November 11 or 11/11, has been celebrated as Singles Day – a kind of anti-Valentine's Day for individuals since 1993. Selected because the date has four in a row, the holiday is from China and has become the biggest trade day of the year, both in online stores and offline sales around the world. It is a signal of shifting power in the global retail market, moving away from the United States and Asia, especially China.
Alibaba, the giant Chinese e-retailer who promoted the day as an opportunity or excuse for individuals to deal with new purchases, has seen their revenues November 11, grow from 100 million dollars in 2009 to 250 times in 201
Singles Day dwarves the three biggest online mega events online. In 2017, Thanksgiving weekend online sales-including Black Friday and Cyber Monday-a total of $ 7.3 billion. The third, Amazon's Prime Day, in 2017 brought in $ 100 million an hour, but Alibaba raked 10 times as much on Singles Day that year.
Entering the Act
By 2022, Chinese Medium-sized Customers as a Group were projected to both over and spread US customers. Dealers around the world seek to exploit this increasing Chinese economic power, offer their own Singles Day deals and even try to extend the day to a longer festival: Alibaba keeps its discounts for 48 hours and its main Chinese competitor, JD.com , launched an 11-day festival from November 1st to November 11th with a set limited time discount amounting to $ 865 million in its first hour.

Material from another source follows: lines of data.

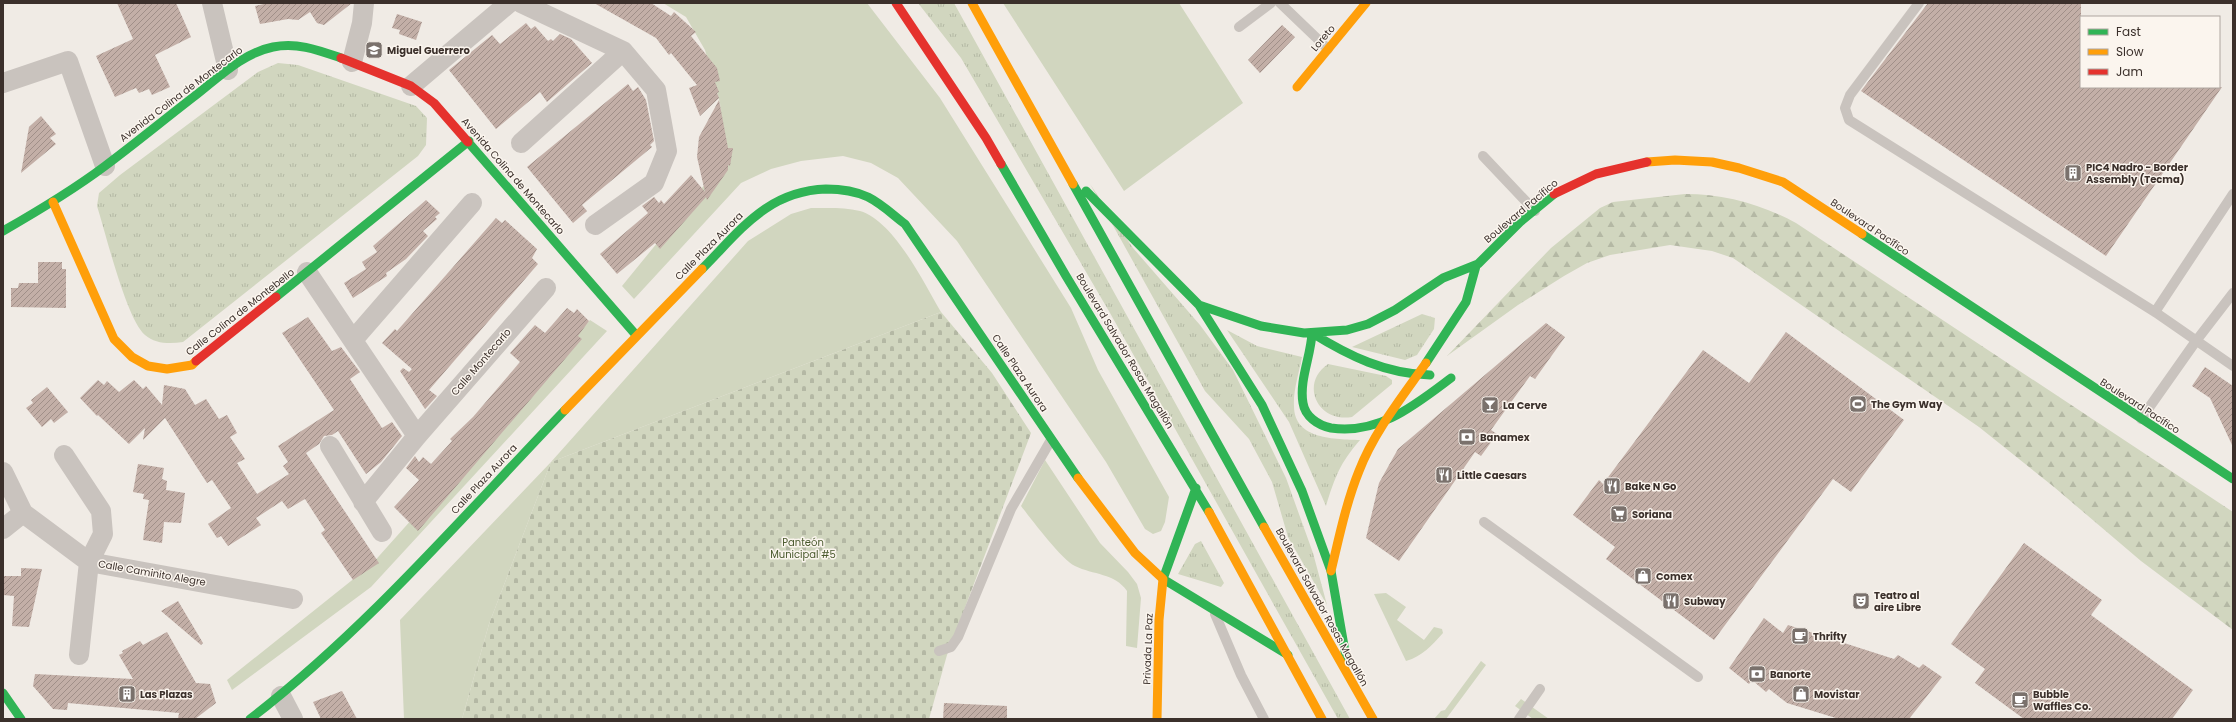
<svg xmlns="http://www.w3.org/2000/svg" width="2236" height="722" font-family="Poppins,sans-serif">
  <defs>
    <pattern id="forest-firs" width="22" height="20" patternUnits="userSpaceOnUse"><rect width="22" height="20" fill="#d1d6bf"/><path d="M5 1l3.5 6h-7zM16 11l3.5 6h-7z" fill="#b4b8a4"/></pattern>
    <pattern id="cemetery-stones" width="16" height="16" patternUnits="userSpaceOnUse"><rect width="16" height="16" fill="#d1d6bf"/><path d="M2 7V4a2 2 0 0 1 4 0v3zM10 15v-3a2 2 0 0 1 4 0v3z" fill="#b4b8a4"/></pattern>
    <pattern id="park-tufts" width="24" height="20" patternUnits="userSpaceOnUse"><rect width="24" height="20" fill="#d1d6bf"/><path d="M3 7l-1-3M5 7V3M7 7l1-3M15 17l-1-3M17 17v-4M19 17l1-3" fill="none" stroke="#b4b8a4"/></pattern>
    <pattern id="building-hatch" width="6" height="6" patternUnits="userSpaceOnUse"><rect width="6" height="6" fill="#c3afa7"/><path d="M-1 1l2-2M0 6l6-6M5 7l2-2" fill="none" stroke="#a08f88"/></pattern>
  </defs>
  <rect width="100%" height="100%" fill="#f0ebe5"/>
  <path fill="#d1d6bf" d="M663,3H867L940,98L1071,308L1098,370L1169,497L1165,522L1161,531L1153,534L1145,529L1106,462L957,241L898,178L871,163L843,156L801,161L771,169L741,183L634,299L622,286L724,161L720,103L705,50L686,17Z
    M1003,3H1179L1243,103L1124,191Z
    M811,208C828,208 844,207 860,211C894,221 924,283 941,312L551,462L489,624L462,719H404L400,620L551,462L748,241L791,214Z
    M590,320L607,331L371,587L232,690L227,680L371,565Z
    M1045,460L1100,543L1128,572L1137,584L1141,598L1137,648L1126,646L1127,591C1115,573 1093,575 1075,566C1061,559 1032,520 1021,506Z
    M1386,593L1406,607L1397,620L1424,640L1434,627L1442,629L1443,633C1431,646 1423,656 1406,661L1374,594Z
    M1481,661L1486,665L1446,719H1434L1441,711L1445,710Z
    M1521,699L1549,719H1533L1515,706Z"/>
  <path fill="url(#forest-firs)" d="M1685,194C1724,194 1761,204 1796,223L2233,512V630L2141,561L2054,487L1979,427L1733,258L1712,251L1670,245L1610,255L1587,263L1564,276L1518,305L1447,356L1551,248L1600,208L1613,202Z"/>
  <path fill="url(#cemetery-stones)" d="M941,312L992,373L1031,433L947,655L929,719H462L489,624L551,462Z"/>
  <path fill="url(#park-tufts)" d="M918,3H954L1350,719H1338L1110,313L961,58Z
    M278,63L298,65L416,106L427,118L426,145L418,156L183,342C170,344 155,344 145,335C126,318 106,234 97,206L99,193L120,175L258,72Z
    M1090,184L1133,248L1200,325L1233,370L1286,478L1313,553L1327,605L1288,537L1272,482L1249,439L1205,391Z
    M1422,314L1435,318L1434,329L1417,355L1405,360L1352,347Z
    M1227,330L1257,346L1302,357C1299,373 1293,391 1294,406C1294,440 1336,439 1360,440C1340,463 1335,477 1326,506L1289,422Z
    M1328,364L1386,376L1392,380V384L1352,417C1318,423 1299,384 1328,364Z
    M1201,541L1224,583L1221,587L1178,574L1195,544Z"/>
  <path fill="url(#building-hatch)" d="M117,3H176L191,37L155,55L170,87L152,95L149,89L139,93L136,88L115,97L96,56L133,39Z
    M268,3H352L324,25L317,23L310,12L298,20L288,19L260,24L255,6Z
    M594,3H651L671,16L674,12L696,32L691,36L717,68L720,81L715,82L719,92L717,93L719,98L700,116L689,88L697,85L671,53L669,55L656,38L649,34Z
    M1928,3H2081V87H2222L2106,256L1861,91Z
    M397,14L422,22L416,40L399,34L400,30L392,28Z
    M526,23L531,29L535,26L548,41L551,39L553,41L560,34L571,39L592,63L547,102L540,92L496,129L449,70L492,35L500,44Z
    M1282,25L1295,37L1260,73L1248,60Z
    M628,84L633,91L638,87L646,100L654,141L650,145L652,147L582,205L587,211L573,223L527,167Z
    M719,100L728,148H733L730,166L728,165V170L707,200L706,197L660,249L655,243L617,274L600,254L648,213L642,206L654,197L659,203L661,200L664,204L691,175L705,192L697,157L699,137Z
    M41,116L56,134L50,138L56,144L21,173L29,127Z
    M426,200L440,213L435,217L437,219L423,231L428,236L406,259L386,273L387,276L353,298L344,283L366,269L362,262L377,252L373,246Z
    M496,218L502,223L505,220L537,249L532,258L538,264L429,390L437,396L425,409L400,371L403,368L409,372L412,369L382,343L395,329L397,331Z
    M38,262H62V269H66V308L11,307V288H18L19,283H38Z
    M567,308L574,313L577,309L589,321L578,336L582,339L418,531L394,507L419,480L406,468L415,456L419,462L423,457L431,464L452,441L450,439L473,417L520,362L510,353L535,325L545,333Z
    M308,317L332,351L341,347L360,372L350,379L382,428L392,422L402,436L381,462L366,474L338,431L332,435L324,436L319,444L306,453L379,563L353,580L321,533L325,530L305,499L288,509L282,501L256,518L261,525L228,546L221,536L217,538L208,524L231,508L212,480L207,483L165,418L143,440L145,428L129,444L98,415L97,416L80,398L98,380L104,385L107,381L119,392L134,380L143,389L146,386L162,405L164,385L185,389L195,405L206,399L219,419L227,415L237,433L230,437L245,459L237,463L257,494L289,474L283,466L288,462L278,446L334,410L282,333Z
    M1546,323L1565,337L1535,379L1530,376L1491,430L1497,434L1481,456L1475,452L1399,561L1366,538L1379,483L1398,449Z
    M1786,332L1904,420L1851,492L1833,479L1714,640L1606,559L1615,547L1573,515L1599,480L1603,484L1703,350L1749,383Z
    M2205,367L2233,386V447L2210,398L2192,386Z
    M47,387L68,412L54,423L51,419L42,427L26,408L33,403L31,400Z
    M138,464L164,468L162,479L167,481L166,490L185,493L181,523L164,522L162,543L143,540L149,500L143,499L144,494L133,492Z
    M2024,543L2102,600L2091,615L2193,690L2172,719H2024L1975,683L1985,669L1951,644Z
    M21,568L42,569L29,627L12,626L14,596L3,595V576H21Z
    M178,601L203,643L201,645L161,611Z
    M1764,618L1783,633L1788,625L1894,659L1898,655L1919,668L1923,664L1942,677L1909,719H1839L1787,703L1769,689L1766,692L1752,680L1749,684L1729,668Z
    M167,632L196,683L210,684L216,703L195,719H178L179,713L68,703L67,710L53,709L33,686L35,674L133,679L119,655L123,653L122,651L140,641L143,645Z
    M342,691L357,719H321L313,702Z
    M944,703L1007,706V719H943Z"/>
  <g fill="none" stroke-linecap="round" stroke-linejoin="round">
    <path stroke="#c9c3be" stroke-width="10" d="M1280,3L1328,49
      M1919,3L1850,95L1845,108L1849,120L2155,312L2233,366
      M1239,27L1271,3
      M1483,156L1535,211
      M2155,312L2233,194
      M2141,419L2196,341L2233,293
      M1484,522L1698,677
      M1215,614L1241,675L1264,719
      M939,651L951,647L958,637L1011,509L1051,440
      M1519,719L1540,689"/>
    <path stroke="#c9c3be" stroke-width="20" d="M212,3L228,70
      M521,3L623,51L656,90L667,151L654,183L595,225
      M352,62L362,23L364,3
      M3,83L68,61L105,166
      M411,86L509,3
      M521,143L623,51
      M307,272L417,436
      M353,340L472,203
      M330,446L382,532
      M64,455L101,511L103,534L89,562L79,655
      M3,472L23,513L89,562L293,599
      M363,502L417,436L546,288
      M3,529L23,513
      M281,696L293,719"/>
    <path stroke="#30b455" stroke-width="9" d="M468,142L636,335
      M1001,164L1066,276L1209,512
      M1073,184L1264,527
      M1086,191L1199,305L1262,405L1302,491L1331,571L1347,663
      M3,231C38,211 73,190 105,166C136,143 166,118 196,95C219,77 243,53 273,47C297,42 318,50 341,58
      M1862,234L2233,479
      M702,269C740,231 767,191 826,189C841,189 855,191 868,197C882,204 893,215 905,224L1078,478
      M276,297L469,141
      M1199,305L1261,326L1304,333L1347,330L1368,324L1395,310L1443,278L1478,264L1520,222L1554,194
      M1312,333C1311,356 1299,380 1303,403C1305,416 1317,425 1331,428C1379,435 1415,405 1451,378
      M1312,333C1349,356 1386,374 1430,375
      M1426,363L1466,302L1476,266
      M1196,488L1163,579L1288,655
      M3,693L21,719
      M250,719C367,629 463,516 565,410"/>
    <path stroke="#ff9f0a" stroke-width="9" d="M972,3L1073,184
      M1297,87L1366,3
      M1647,162L1675,160L1712,162L1739,168L1783,182L1862,234
      M53,202L114,339L132,357L148,366L167,369L192,365L196,361
      M565,410L702,269
      M1078,478L1135,553L1163,579L1159,620L1157,719
      M1209,512L1322,719
      M1264,527L1373,719
      M1331,571C1339,538 1346,503 1359,471C1374,432 1402,397 1426,363"/>
    <path stroke="#e5322d" stroke-width="9" d="M896,3L986,138L1001,164
      M341,58L411,86L434,103L468,142
      M1554,194L1596,174L1647,162
      M196,361L276,297"/>
  </g>
  <defs>
    <symbol id="school-square" viewBox="-11 -11 22 22"><rect x="-9" y="-9" width="18" height="18" rx="4" fill="#7a716c" stroke="#fbf5ee"/><path d="M0-5L7-2L0 1L-7-2ZM-4 1L0 2.5L4 1V4Q0 6-4 4Z" fill="#fff"/></symbol>
    <symbol id="building-square" viewBox="-11 -11 22 22"><rect x="-9" y="-9" width="18" height="18" rx="4" fill="#7a716c" stroke="#fbf5ee"/><path d="M-4-6H4V6H1V3H-1V6H-4ZM-2.5-4.3h1.7v1.8h-1.7ZM.8-4.3h1.7v1.8H.8ZM-2.5-1h1.7V.8h-1.7ZM.8-1h1.7V.8H.8Z" fill="#fff"/></symbol>
    <symbol id="stadium-square" viewBox="-11 -11 22 22"><rect x="-9" y="-9" width="18" height="18" rx="4" fill="#7a716c" stroke="#fbf5ee"/><path d="M0-5a6.5 5 0 1 0 0 10a6.5 5 0 1 0 0-10ZM-3.5-1.8h7v3.6h-7Z" fill="#fff"/></symbol>
    <symbol id="bar-square" viewBox="-11 -11 22 22"><rect x="-9" y="-9" width="18" height="18" rx="4" fill="#7a716c" stroke="#fbf5ee"/><path d="M-6-5H6L.8 .8V4.5H3.5V6h-7V4.5H-.8V.8Z" fill="#fff"/></symbol>
    <symbol id="bank-square" viewBox="-11 -11 22 22"><rect x="-9" y="-9" width="18" height="18" rx="4" fill="#7a716c" stroke="#fbf5ee"/><path d="M-6-4H6V4H-6ZM0-2.3a2.3 2.3 0 1 0 0 4.6a2.3 2.3 0 1 0 0-4.6Z" fill="#fff"/></symbol>
    <symbol id="restaurant-square" viewBox="-11 -11 22 22"><rect x="-9" y="-9" width="18" height="18" rx="4" fill="#7a716c" stroke="#fbf5ee"/><path d="M-5-6h1v4h1v-4h1v4h1v-4h1v5L-1.5 .5V6h-2V.5L-5-1ZM5-6V6H3V1.5H1.5Q1.5-4 5-6Z" fill="#fff"/></symbol>
    <symbol id="supermarket-square" viewBox="-11 -11 22 22"><rect x="-9" y="-9" width="18" height="18" rx="4" fill="#7a716c" stroke="#fbf5ee"/><path d="M-6-5.5h2.5l.6 2H6L4.5 2H-2.5L-4.4-4H-6ZM-1.5 3.2a1.3 1.3 0 1 0 .1 0ZM3 3.2a1.3 1.3 0 1 0 .1 0Z" fill="#fff"/></symbol>
    <symbol id="shop-square" viewBox="-11 -11 22 22"><rect x="-9" y="-9" width="18" height="18" rx="4" fill="#7a716c" stroke="#fbf5ee"/><path d="M-5-2.5h2.3a2.7 3.5 0 0 1 5.4 0H5L5.5 6h-11ZM-1.5-2.5h3a1.5 2.3 0 0 0-3 0Z" fill="#fff"/></symbol>
    <symbol id="theatre-square" viewBox="-11 -11 22 22"><rect x="-9" y="-9" width="18" height="18" rx="4" fill="#7a716c" stroke="#fbf5ee"/><path d="M-5-5.5Q0-4 5-5.5V0Q5 5 0 6Q-5 5-5 0ZM-3.3-2.5H-1v1.5H-3.3ZM1-2.5H3.3v1.5H1ZM-2.8 1Q0 5.5 2.8 1Z" fill="#fff"/></symbol>
    <symbol id="cafe-square" viewBox="-11 -11 22 22"><rect x="-9" y="-9" width="18" height="18" rx="4" fill="#7a716c" stroke="#fbf5ee"/><path d="M-5.5-4.5H6V0H3Q3 3.5 0 3.5H-2.5Q-5.5 3.5-5.5 0ZM3-3.2v2h1.7v-2ZM-6 4.5H4V6H-6Z" fill="#fff"/></symbol>
  </defs>
  <g fill-rule="evenodd">
    <use href="#school-square" x="364" y="40" width="20" height="20"/>
    <use href="#building-square" x="2063" y="163" width="20" height="20"/>
    <use href="#stadium-square" x="1848" y="394" width="20" height="20"/>
    <use href="#bar-square" x="1480" y="395" width="20" height="20"/>
    <use href="#bank-square" x="1457" y="427" width="20" height="20"/>
    <use href="#restaurant-square" x="1434" y="465" width="20" height="20"/>
    <use href="#restaurant-square" x="1602" y="476" width="20" height="20"/>
    <use href="#supermarket-square" x="1609" y="504" width="20" height="20"/>
    <use href="#shop-square" x="1633" y="566" width="20" height="20"/>
    <use href="#restaurant-square" x="1661" y="591" width="20" height="20"/>
    <use href="#theatre-square" x="1851" y="591" width="20" height="20"/>
    <use href="#cafe-square" x="1790" y="626" width="20" height="20"/>
    <use href="#bank-square" x="1747" y="664" width="20" height="20"/>
    <use href="#building-square" x="117" y="684" width="20" height="20"/>
    <use href="#shop-square" x="1791" y="684" width="20" height="20"/>
    <use href="#cafe-square" x="2010" y="690" width="20" height="20"/>
  </g>
  <g text-anchor="middle" dominant-baseline="central" stroke-width="3" stroke-linejoin="round" paint-order="stroke">
    <g font-size="10" fill="#3b302b" stroke="#fbf5ee">
      <text transform="translate(1323 38) rotate(-50)">Loreto</text>
      <text transform="translate(181 94) rotate(-37)">Avenida Colina de Montecarlo</text>
      <text transform="translate(513 176) rotate(49)">Avenida Colina de Montecarlo</text>
      <text transform="translate(1521 211) rotate(-40)">Boulevard Pacífico</text>
      <text transform="translate(1870 227) rotate(34)">Boulevard Pacífico</text>
      <text transform="translate(709 246) rotate(-45)">Calle Plaza Aurora</text>
      <text transform="translate(240 312) rotate(-38)">Calle Colina de Montebello</text>
      <text transform="translate(1125 351) rotate(59)">Boulevard Salvador Rosas Magallón</text>
      <text transform="translate(481 362) rotate(-49)">Calle Montecarlo</text>
      <text transform="translate(1020 373) rotate(56)">Calle Plaza Aurora</text>
      <text transform="translate(2140 406) rotate(33)">Boulevard Pacífico</text>
      <text transform="translate(484 479) rotate(-47)">Calle Plaza Aurora</text>
      <text transform="translate(152 573) rotate(10)">Calle Caminito Alegre</text>
      <text transform="translate(1322 607) rotate(61)">Boulevard Salvador Rosas Magallón</text>
      <text transform="translate(1148 649) rotate(-88)">Privada La Paz</text>
    </g>
    <g font-size="10" font-weight="bold" fill="#3b302b" stroke="#fbf5ee" text-anchor="start">
      <text x="387" y="50">Miguel Guerrero</text>
      <text x="2086" y="167">PIC4 Nadro - Border<tspan x="2086" dy="12">Assembly (Tecma)</tspan></text>
      <text x="1871" y="404">The Gym Way</text>
      <text x="1503" y="405">La Cerve</text>
      <text x="1480" y="437">Banamex</text>
      <text x="1457" y="475">Little Caesars</text>
      <text x="1625" y="486">Bake N Go</text>
      <text x="1632" y="514">Soriana</text>
      <text x="1656" y="576">Comex</text>
      <text x="1874" y="595">Teatro al<tspan x="1874" dy="12">aire Libre</tspan></text>
      <text x="1684" y="601">Subway</text>
      <text x="1813" y="636">Thrifty</text>
      <text x="1770" y="674">Banorte</text>
      <text x="140" y="694">Las Plazas</text>
      <text x="1814" y="694">Movistar</text>
      <text x="2033" y="694">Bubble<tspan x="2033" dy="12">Waffles Co.</tspan></text>
    </g>
    <g font-size="10" fill="#4a5a2e" stroke="#fbf5ee">
      <text x="803" y="542">Panteón<tspan x="803" dy="12">Municipal #5</tspan></text>
    </g>
  </g>
  <rect width="2236" height="722" fill="none" stroke="#3b302b" stroke-width="8"/>
  <rect x="2080" y="16" width="140" height="72" fill="#fbf5ee" stroke="#aea6a0"/>
  <rect x="2088" y="29" width="20" height="6" fill="#30b455" stroke="#aea6a0"/>
  <text x="2116" y="36" font-size="12" fill="#3b302b">Fast</text>
  <rect x="2088" y="49" width="20" height="6" fill="#ff9f0a" stroke="#aea6a0"/>
  <text x="2116" y="56" font-size="12" fill="#3b302b">Slow</text>
  <rect x="2088" y="69" width="20" height="6" fill="#e5322d" stroke="#aea6a0"/>
  <text x="2116" y="76" font-size="12" fill="#3b302b">Jam</text>
</svg>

Global brands such as Adidas, Mattel, Mondelez, Nike and Unilever participated in 2017 by offering a range of products. JD.com joined Tencent-another Chinese e-commerce behemoth and Walmart to offer the same offer on Singles Day 2017. In 2018, Alibaba's subsidiary Lazada offers Singles Day sales in six Southeast Asian countries.
Online or in store?
Alibaba promises in 2018 special discounts of 1.5 million products in 3 700 categories, from 180 000 brands from China and 74 other countries. The company plans to fulfill a lot of the huge volume of orders from its robot-automated warehouse, where 700 robots automatically pick up merchandise and collect packages for shipment to customers.
Many companies are working to develop their online customer base, especially with mobile apps. But there is still big money in the real world.
Although landmarks like Sears and J. C. Penney are struggling in the United States, the vast majority of global shopping is still done in person, rather than online. Recent mega retailers like Walmart, Target and Best Buy thrive in the United States and elsewhere. Even pure e-commerce retailers like Amazon move offline, open-source Amazon go stores and physical bookstores, buy Whole Foods, and collaborate with Kohl to handle product returns.
In China, Alibaba has moved into physical stores, also by purchasing InTime department store and shopping center and opening 60 Hema supermarkets that do not accept money and where customers' food purchases can be prepared before checking out. The company has also set up 100,000 convenience stores as places where customers can try out products in expanded reality and pay with face recognition systems.
Shoppers worldwide will be able to buy online and in physical space, from any device and any payment method – all while providing a high level of customization and service experience. This goes beyond the simple mechanics of telling a smart speaker like Amazon Echo, Google Home, or Apple's HomePod to order more detergent.
Artificial intelligence systems analyze customer behavior, which can make routine shopping for things like facial tissue and soap faster and easier, remembering what brands a customer likes and how often to order replenishment. AI can also suggest products that customers may want to buy based on previous purchases – as Amazon already does. It can make shopping for luxury products, splurges and gifts more fun and engaging.
The global retail market adapts to China's growing economic power, and Chinese customers' desire for AI-enhanced mobile shopping experiences. Singles Days spread around the world suggests that a new chapter of computer-enhanced shopping experiences begins. This article is published under the Creative Commons License. Read the original article.